Tareas a realizar
A. Por favor, duplica palabra por palabra el fragmento del texto original que comienza con "Tras una conversación" y continúa hasta "el tabaco negro.".
B. Según el texto original, ¿qué tipo de maquetas hacía el abuelo?

Texto original
-----
Los espíritus que vagan por el ambiente (V): un bocata de boquerones

Hombre con bigote (de la cuenta de flickr del Powerhouse Museum)

18 de Junio.- Supongo que el hombre debió de encontrar lógica la petición de mi abuelo porque, una semana más tarde, volvió acompañado del chaval.

Tampoco sé cómo era, pero podemos suponernos que se parecía a su padre y que era delgado. Algo tímido. Imaginemos que llevaba unos vaqueros de marca, unas zapatillas de deporte caras y un polo de un color alegre en cuya pechera campeaba un jinete en el acto de atizarle un contundente mazazo a una pelota de polo.

Supongo que el chaval estaría intrigado, pues ignoraba a lo que iba y que su padre lo estaría aún más aunque lo sabía perfectamente.

El caso es que las cuatro personas se debieron de sentar en la salita que mis lectores ya conocen.

Mi abuelo les preguntaría al padre y al hijo por el viaje desde su residencia marítima hasta la polvareda semidesértica de Madrid. El hombre, aparentando un aplomo que desearía transmitir a su hijo, abundaría en la conocida antipatía de las azafatas de la aerolínea estatal y denostaría los sandwiches secarrones e insípidos. Momento en que mi abuela, en modo mamma mediterránea, le preguntaría al silencioso muchacho si le hacía un bocadillo (por ejemplo, de boquerones en vinagre, que le salen de muerte).

Educado, el chaval contestaría seguramente que no. Y mi abuelo le preguntaría si le apetecía ver las maquetas de barcos que hacía.

(Mi abuelo era un consumado maquetista naval).

El chaval miraría a su padre y el maduro caballero, con esa sonrisa protocolaria que sólo tiene la gente muy pija, le animaría a que acompañase a mi abuelo a la habitación (antiguo dormitorio de mis tías) en la que guardaba sus obras de arte.
 
Una vez solos, mi abuelo y el chico seguramente hablaron de fútbol. Mi abuelo le diría que era del Real Madrid y el chico confesaría, quizá, una tímida afición a algún modesto equipo isleño.

Tras una conversación que se desarrolla en unos términos relajados y cordiales, mi abuelo envía al chaval a la sala de estar, y le pide que le diga a su padre que quiere hablar con él de un asunto.

Inmediatamente, el hombre comparece y mi abuelo le pide que se siente en una silla cercana. Mi abuelo cierra los ojos. El otro hombre es incapaz de relajarse.

Les veo sentados frente a frente, la penumbra de la habitación coloreada por unos visillos color crema. El silencio cargado de presencias que siempre se hacía cuando mi abuelo se concentraba, sólo entrecortado por una leve tos de fumador, fruto de una larga intimidad con el tabaco negro.
-----
Material extraído
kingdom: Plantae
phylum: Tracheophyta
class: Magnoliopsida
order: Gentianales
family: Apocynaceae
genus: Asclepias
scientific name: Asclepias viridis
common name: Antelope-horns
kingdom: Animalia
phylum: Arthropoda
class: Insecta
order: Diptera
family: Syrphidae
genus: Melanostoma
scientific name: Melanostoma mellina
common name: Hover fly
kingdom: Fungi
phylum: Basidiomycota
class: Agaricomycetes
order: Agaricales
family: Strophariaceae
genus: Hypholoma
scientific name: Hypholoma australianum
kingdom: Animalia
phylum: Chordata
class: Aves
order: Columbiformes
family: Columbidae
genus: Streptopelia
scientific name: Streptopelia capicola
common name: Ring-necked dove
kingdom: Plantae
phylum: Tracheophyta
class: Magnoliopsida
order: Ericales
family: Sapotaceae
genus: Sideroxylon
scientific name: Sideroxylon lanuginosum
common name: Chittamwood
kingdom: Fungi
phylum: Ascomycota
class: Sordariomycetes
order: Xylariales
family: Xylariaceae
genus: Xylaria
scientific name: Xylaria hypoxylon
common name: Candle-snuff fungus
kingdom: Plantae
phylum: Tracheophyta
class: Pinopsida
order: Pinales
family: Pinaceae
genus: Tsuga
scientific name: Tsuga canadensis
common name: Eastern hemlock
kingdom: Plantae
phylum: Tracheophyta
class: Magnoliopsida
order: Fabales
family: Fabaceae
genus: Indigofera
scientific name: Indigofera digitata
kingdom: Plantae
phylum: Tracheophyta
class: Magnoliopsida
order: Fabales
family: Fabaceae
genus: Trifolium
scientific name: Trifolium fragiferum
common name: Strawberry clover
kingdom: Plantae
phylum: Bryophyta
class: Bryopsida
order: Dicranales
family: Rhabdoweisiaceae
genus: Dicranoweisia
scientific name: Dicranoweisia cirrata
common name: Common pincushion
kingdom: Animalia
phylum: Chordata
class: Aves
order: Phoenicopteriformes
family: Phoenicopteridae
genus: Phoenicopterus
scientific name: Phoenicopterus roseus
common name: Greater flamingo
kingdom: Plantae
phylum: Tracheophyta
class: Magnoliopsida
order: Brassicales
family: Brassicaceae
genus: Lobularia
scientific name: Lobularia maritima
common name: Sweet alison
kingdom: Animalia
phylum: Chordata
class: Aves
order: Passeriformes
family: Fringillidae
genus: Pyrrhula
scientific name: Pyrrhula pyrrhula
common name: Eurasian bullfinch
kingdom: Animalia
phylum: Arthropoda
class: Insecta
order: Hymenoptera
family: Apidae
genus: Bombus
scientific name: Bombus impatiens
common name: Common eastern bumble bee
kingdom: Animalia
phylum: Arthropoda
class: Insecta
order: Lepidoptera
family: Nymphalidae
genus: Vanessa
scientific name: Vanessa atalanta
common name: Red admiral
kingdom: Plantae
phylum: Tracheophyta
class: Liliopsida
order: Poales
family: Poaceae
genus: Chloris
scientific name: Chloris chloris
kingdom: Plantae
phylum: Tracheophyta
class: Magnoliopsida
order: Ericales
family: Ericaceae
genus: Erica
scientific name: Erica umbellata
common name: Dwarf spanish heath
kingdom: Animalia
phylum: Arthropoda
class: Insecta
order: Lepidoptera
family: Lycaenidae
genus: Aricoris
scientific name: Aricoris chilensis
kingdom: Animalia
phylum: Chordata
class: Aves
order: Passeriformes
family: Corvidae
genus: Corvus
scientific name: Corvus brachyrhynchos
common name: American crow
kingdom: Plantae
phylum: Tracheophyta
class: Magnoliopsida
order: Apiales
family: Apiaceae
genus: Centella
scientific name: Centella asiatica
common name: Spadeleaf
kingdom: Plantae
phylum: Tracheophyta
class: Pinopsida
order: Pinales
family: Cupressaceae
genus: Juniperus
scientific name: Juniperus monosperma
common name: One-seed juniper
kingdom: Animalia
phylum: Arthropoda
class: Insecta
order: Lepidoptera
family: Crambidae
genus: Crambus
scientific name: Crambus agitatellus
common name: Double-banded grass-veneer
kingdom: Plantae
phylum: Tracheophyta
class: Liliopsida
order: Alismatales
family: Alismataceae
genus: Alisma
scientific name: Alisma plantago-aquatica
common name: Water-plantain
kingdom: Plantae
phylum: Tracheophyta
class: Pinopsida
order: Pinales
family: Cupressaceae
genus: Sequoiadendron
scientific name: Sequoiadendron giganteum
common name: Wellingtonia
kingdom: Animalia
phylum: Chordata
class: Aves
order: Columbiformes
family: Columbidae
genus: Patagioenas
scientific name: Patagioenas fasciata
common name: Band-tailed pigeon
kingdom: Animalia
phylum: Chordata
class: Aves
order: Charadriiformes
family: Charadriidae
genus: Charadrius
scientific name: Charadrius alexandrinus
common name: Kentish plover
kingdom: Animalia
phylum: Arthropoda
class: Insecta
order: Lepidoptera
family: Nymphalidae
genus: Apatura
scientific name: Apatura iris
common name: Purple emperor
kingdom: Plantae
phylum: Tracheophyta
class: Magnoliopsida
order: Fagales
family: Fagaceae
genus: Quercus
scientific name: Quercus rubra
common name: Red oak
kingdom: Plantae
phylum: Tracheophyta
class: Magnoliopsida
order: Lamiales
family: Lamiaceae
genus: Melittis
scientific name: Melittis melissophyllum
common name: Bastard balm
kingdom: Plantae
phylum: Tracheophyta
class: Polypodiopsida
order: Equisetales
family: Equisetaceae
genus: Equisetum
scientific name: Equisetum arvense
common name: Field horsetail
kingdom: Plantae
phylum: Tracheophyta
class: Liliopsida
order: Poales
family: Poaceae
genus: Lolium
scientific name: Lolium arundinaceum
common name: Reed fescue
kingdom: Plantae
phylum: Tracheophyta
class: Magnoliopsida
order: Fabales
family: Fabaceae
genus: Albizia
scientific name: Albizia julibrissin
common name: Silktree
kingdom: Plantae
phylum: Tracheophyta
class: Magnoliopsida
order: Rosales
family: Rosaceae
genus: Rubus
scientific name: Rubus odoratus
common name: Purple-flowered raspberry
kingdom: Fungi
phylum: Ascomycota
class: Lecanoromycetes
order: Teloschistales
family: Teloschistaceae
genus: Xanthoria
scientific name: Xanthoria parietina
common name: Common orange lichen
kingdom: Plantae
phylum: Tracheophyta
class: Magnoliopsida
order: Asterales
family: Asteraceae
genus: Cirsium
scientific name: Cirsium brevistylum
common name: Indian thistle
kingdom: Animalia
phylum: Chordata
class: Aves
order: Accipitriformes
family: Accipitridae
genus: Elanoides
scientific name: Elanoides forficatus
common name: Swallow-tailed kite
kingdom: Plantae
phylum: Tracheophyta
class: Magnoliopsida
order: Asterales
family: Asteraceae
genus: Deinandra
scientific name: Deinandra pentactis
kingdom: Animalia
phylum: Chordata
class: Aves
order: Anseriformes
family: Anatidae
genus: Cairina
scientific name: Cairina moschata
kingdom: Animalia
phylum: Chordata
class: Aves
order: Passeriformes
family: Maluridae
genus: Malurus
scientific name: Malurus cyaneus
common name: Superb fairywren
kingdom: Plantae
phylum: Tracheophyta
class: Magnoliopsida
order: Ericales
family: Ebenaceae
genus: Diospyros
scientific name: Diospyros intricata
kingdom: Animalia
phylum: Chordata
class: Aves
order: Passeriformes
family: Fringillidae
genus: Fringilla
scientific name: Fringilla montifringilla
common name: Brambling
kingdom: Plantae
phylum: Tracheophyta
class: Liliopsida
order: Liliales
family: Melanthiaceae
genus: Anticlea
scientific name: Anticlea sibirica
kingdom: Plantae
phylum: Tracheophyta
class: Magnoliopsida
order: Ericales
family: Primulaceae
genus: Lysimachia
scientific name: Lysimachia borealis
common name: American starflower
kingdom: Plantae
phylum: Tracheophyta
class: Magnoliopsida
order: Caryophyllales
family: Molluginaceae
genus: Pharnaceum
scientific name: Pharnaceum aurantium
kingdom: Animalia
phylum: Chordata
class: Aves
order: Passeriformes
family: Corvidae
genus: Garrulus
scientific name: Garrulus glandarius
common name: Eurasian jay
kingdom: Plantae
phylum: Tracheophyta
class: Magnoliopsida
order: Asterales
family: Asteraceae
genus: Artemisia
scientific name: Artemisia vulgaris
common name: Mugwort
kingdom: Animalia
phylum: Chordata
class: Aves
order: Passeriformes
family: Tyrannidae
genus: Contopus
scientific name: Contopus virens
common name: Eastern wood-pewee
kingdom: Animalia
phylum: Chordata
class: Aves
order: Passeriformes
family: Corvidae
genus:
-----
Soluciones a continuación
A.
Tras una conversación que se desarrolla en unos términos relajados y cordiales, mi abuelo envía al chaval a la sala de estar, y le pide que le diga a su padre que quiere hablar con él de un asunto.

Inmediatamente, el hombre comparece y mi abuelo le pide que se siente en una silla cercana. Mi abuelo cierra los ojos. El otro hombre es incapaz de relajarse.

Les veo sentados frente a frente, la penumbra de la habitación coloreada por unos visillos color crema. El silencio cargado de presencias que siempre se hacía cuando mi abuelo se concentraba, sólo entrecortado por una leve tos de fumador, fruto de una larga intimidad con el tabaco negro.

B. Maquetas de barcos; era un consumado maquetista naval.